Russia Grounds Soyuz Rockets after Crash
Russia has grounded its Soyuz rockets after one of the unmanned craft crashed shortly after blast-off while carrying tons of cargo for the International Space Station, a space official said Thursday.
"A decision has been taken to halt the launch of Soyuz carrier rockets until the reasons for the accident become clear," the unnamed Russian official told the Interfax news agency.
Wednesday's accident has raised concerns over the reserves of the six crew members on board the station and clouded the future of an ISS program that relies almost exclusively on Russia following the retirement of U.S. shuttles.
Both Russian and U.S. space officials took care to dispel suggestions that the accident may prompt an emergency evacuation of the ISS crew.
Space officials from both sides said the team -- which besides three Russians includes two U.S. astronauts and a spaceman from Japan -- had at least two months of supplies of food and other basics.

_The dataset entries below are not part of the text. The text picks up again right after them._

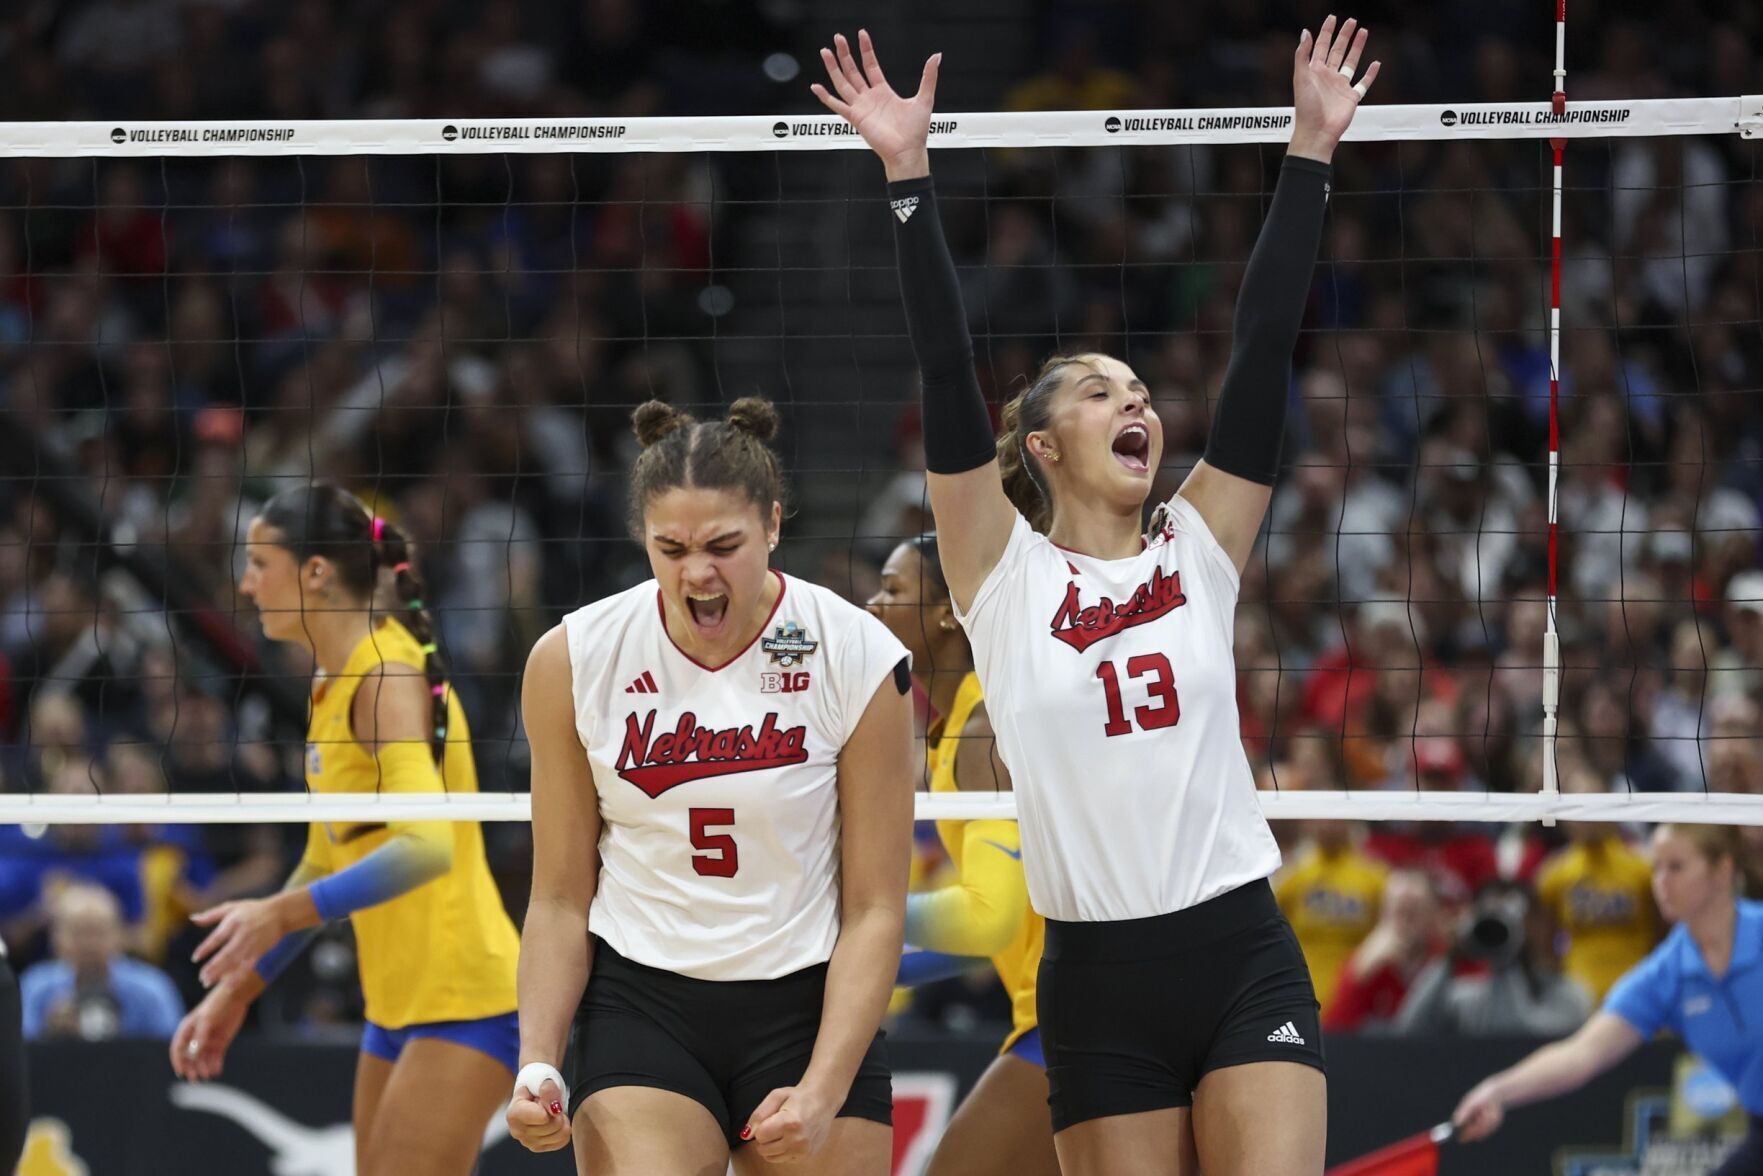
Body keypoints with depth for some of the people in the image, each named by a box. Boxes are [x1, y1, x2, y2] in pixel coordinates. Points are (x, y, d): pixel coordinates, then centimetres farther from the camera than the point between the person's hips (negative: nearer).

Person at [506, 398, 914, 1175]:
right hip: (639, 1003, 0)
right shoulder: (571, 660, -4)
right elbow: (560, 899, 3)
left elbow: (874, 911, -5)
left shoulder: (860, 660, -8)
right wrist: (538, 1065, -10)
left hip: (809, 1008, 0)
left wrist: (824, 1090, -16)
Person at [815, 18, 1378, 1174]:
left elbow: (1266, 352, 5)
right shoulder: (1005, 572, 3)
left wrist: (1310, 156, 1)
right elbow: (948, 372, -4)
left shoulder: (1199, 549, 8)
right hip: (1100, 982, -1)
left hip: (1243, 959, 1)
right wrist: (910, 177, -10)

But Russia's immediate launch schedule was thrown into doubt Wednesday when the Roskosmos space agency removed all reference to future missions from its official website.
The next manned flight to the ISS is scheduled for September 22 and a cargo vessel with new supplies is due to take off on October 28.
Both flights rely on various modifications of the Soyuz carrier rocket -- a Soviet-era model whose importance has been magnified with the retirement of the U.S. shuttle program this year.
Roskosmos said Thursday that it was fully committed to supplying the ISS with both cargo and crew despite the setback.
The agency said Roskosmos chief Vladimir Popov held an emergency overnight meeting in which he requested "additional proposals on ways to provide support for the International Space Station and unconditionally meet" Russia's commitments to it.
But some in the Russian media said the fifth launch failure in the past nine months showed that the once-proud industry was entering a period of crisis.
"The series of launch accident points to a deep crisis," the respected Kommersant business daily said on its front page.
"More and more of Russia's craft fail to reach orbit," it said.